È un libro divertente e fresco, un romanzo della memoria ironico e affettuoso, in cui si descrive il lessico usato in famiglia dal 1925 agli anni ’30 ai primi anni ’50, attraverso abitudini e comportamenti propri dell’ambito familiare.

La comunicazione linguistica, in ogni famiglia, varia. Ci sono modi di dire, frasi consuete e parole che solo i componenti a volte comprendono.

Quella descritta potrebbe essere la storia di qualsiasi famiglia, con le sue caratteristiche particolari e riconoscibili solo all’interno di quel nucleo familiare e da nessun altro.

Figure ed eventi si avvicendano nel romanzo senza un ordine gerarchico, si presentano da sé, vivono attraverso i loro gesti e le loro parole.

La famiglia Levi è dominata dalla figura del padre, Giuseppe.
Molta attenzione viene dedicata però anche alle figure della madre e dei fratelli.

Il romanzo ripercorre le vicende familiari cronologicamente legate soprattutto all’età fascista e la seconda guerra mondiale, quando vengono evocati l’uccisione del marito dell’autrice, Leone Ginzburg, per attività politica antifascista, la persecuzione degli Ebrei, fino a giungere al suicidio di Cesare Pavese e alla caduta delle illusioni legate alla Resistenza.

La vita dell’autrice, infatti, ha attraversato eventi storici difficili.

Cresce a Torino in un ambiente intellettuale : continui controlli della polizia, la prigione che tocca diversi membri della sua famiglia, tra cui il padre e alcuni dei fratelli.

Questi anni sono bene sintetizzati nel suo Lessico famigliare (1963).

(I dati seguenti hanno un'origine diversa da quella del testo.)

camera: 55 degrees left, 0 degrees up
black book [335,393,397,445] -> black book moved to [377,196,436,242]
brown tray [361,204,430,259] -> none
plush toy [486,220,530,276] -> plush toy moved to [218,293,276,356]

Natalia, nel ricordo, è proprio così: affettuosa con le persone che le sono attorno, molto consapevole dei problemi umani e politici del mondo di cui siamo parte. È una persona schiva e discreta, silenziosa, in molte occasioni, ma sempre attenta e consapevole di ciò che le succede intorno.

La sua storia può certamente costituire un “ponte” molto importante per comprendere il presente e imparare, in qualche modo, a vivere, anche fiduciosamente, il futuro.